| PROBLEM DESCRIPTION |
Go through the records and extract every line with the word "deeper".

RECORD EXCERPTS: Begin

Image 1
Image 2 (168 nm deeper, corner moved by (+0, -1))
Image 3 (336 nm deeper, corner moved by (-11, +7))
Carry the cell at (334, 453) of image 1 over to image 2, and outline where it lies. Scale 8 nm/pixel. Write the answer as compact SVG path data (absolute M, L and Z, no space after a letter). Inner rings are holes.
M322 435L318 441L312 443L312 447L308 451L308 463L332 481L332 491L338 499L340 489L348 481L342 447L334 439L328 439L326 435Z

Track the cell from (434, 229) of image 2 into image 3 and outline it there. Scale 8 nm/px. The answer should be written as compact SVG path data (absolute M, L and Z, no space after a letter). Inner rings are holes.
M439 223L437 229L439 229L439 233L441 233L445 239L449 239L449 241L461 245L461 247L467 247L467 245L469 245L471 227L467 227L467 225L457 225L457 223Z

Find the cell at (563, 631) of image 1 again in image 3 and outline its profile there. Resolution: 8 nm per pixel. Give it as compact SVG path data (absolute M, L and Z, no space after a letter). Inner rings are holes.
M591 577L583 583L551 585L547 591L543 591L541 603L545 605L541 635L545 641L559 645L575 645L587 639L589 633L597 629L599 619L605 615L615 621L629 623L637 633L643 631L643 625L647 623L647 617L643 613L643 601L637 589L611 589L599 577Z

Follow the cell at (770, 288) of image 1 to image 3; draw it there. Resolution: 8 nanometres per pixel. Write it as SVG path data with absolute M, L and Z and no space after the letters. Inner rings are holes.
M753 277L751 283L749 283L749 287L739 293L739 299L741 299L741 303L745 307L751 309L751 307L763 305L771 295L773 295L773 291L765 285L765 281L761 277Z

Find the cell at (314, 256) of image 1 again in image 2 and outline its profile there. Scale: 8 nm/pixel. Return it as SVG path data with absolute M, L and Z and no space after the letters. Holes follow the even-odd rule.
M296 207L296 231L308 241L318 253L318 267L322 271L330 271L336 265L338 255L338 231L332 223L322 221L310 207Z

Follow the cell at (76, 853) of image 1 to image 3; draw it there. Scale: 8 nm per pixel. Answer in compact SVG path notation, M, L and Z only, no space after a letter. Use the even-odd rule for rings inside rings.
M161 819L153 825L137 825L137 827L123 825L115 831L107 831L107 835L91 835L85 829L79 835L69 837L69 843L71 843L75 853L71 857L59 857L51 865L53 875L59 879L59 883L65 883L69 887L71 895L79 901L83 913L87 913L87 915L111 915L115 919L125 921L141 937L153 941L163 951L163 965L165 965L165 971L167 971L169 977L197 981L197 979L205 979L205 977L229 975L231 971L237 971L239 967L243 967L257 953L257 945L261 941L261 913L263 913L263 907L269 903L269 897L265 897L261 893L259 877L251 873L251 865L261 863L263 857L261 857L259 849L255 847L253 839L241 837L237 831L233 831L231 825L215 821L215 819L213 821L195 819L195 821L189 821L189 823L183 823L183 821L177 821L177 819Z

RECORD EXCERPTS: End

| ANSWER SECTION |
Image 2 (168 nm deeper, corner moved by (+0, -1))
Image 3 (336 nm deeper, corner moved by (-11, +7))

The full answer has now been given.